- Directed by: Mitch Jenkins
- Screenplay by: Mitch Jenkins Jason Wingard Alan Govinden
- Based on: Prisoner of Paradise by Romesh Gunsekara
- Produced by: Alan Govinden; Maria Govinden; Paula Crickard;
- Starring: Ellie Bamber; Rhona Mitra; Rupert Penry-Jones; Mehdi Dehbi;
- Production companies: AMG International Film; Atelier 11;
- Release date: 2025;
- Country: United Kingdom
- Language: English

= Prisoners of Paradise =

British romantic drama film

Prisoners of Paradise is a 2026 British period drama romance film directed by Mitch Jenkins and starring Ellie Bamber. It is adapted from the novel Prisoner of Paradise by Romesh Gunsekara.

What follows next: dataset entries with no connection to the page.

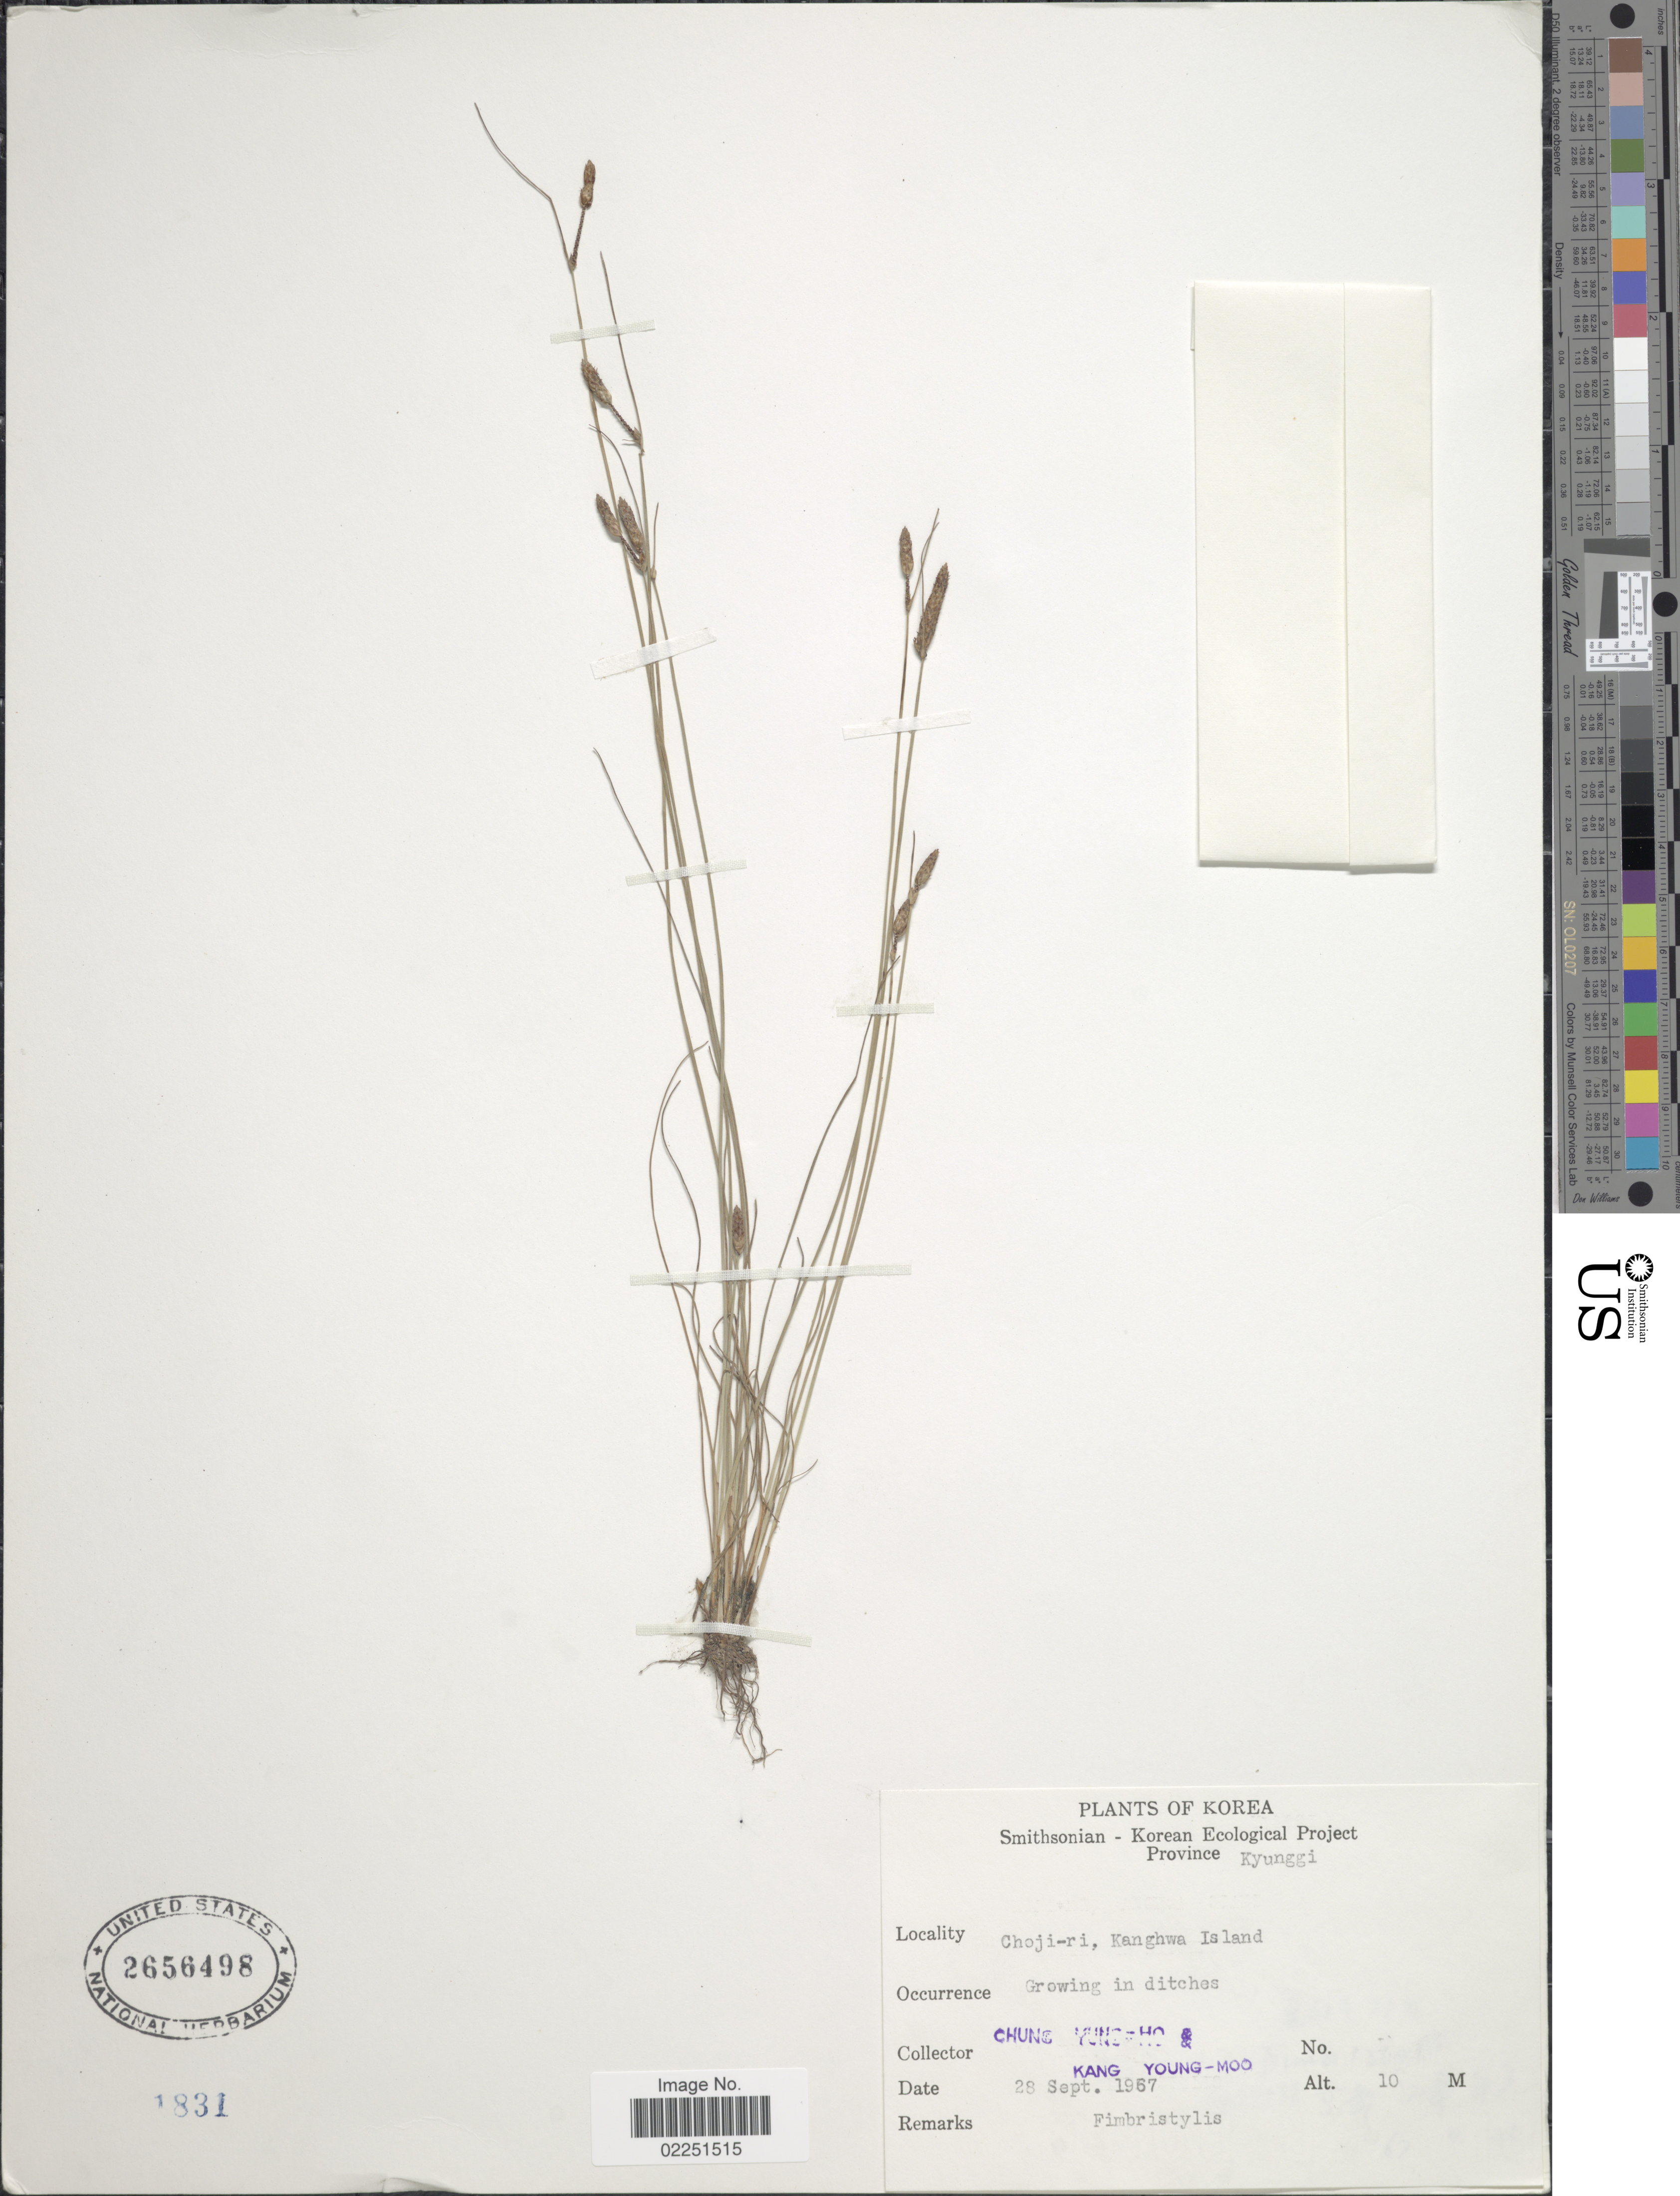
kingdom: Plantae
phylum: Tracheophyta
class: Liliopsida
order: Poales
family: Cyperaceae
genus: Fimbristylis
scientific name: Fimbristylis longispica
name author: Steud.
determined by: Strong, Mark T., (BOT), Smithsonian Institution - National Museum of Natural History (UNITED STATES)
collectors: C. Yung-Ho & K. Young-Moo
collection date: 1967-09-28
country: South Korea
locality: Province Kyunggi. Choji-ri, Kanghwa Island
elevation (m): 10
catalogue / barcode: US 2656498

It was previously known as Ambleside.

==Premise==
A young woman in 1925 is sent to Mauritius to be under the guardianship of her uncle, and begins a forbidden love affair with a local plantation worker.

==Cast==
- Ellie Bamber as Lucy Gladwell
- Rhona Mitra as Betty
- Rupert Penry-Jones as George Huyton
- Mehdi Dehbi as Krishna
- Edward Akrout as Antoine
- JJ Feild
- Amy Beth Hayes as Mina

==Production==
The film is produced by AMG International Film and Atelier 11. It is directed by Mitch Jenkins. Jenkins co-wrote the script with Jason Wingard and Alan Govinden, adapted from the Romesh Gunsekara novel Prisoner of Paradise (2012). It is produced by Alan Govinden, Paula Crickard and Maria Govinden. In 2025, Signature Entertainment bought distribution rights in the United Kingdom and Ireland.

The cast is led by Ellie Bamber with Rhona Mitra, Rupert Penry-Jones and Mehdi Dehbi with Edward Akrout, JJ Feild and Amy Beth Hayes.

Principal photography took place on location in Mauritius.

==Release==
The film has its world premiere at the Boston Film Festival on 22 September 2025.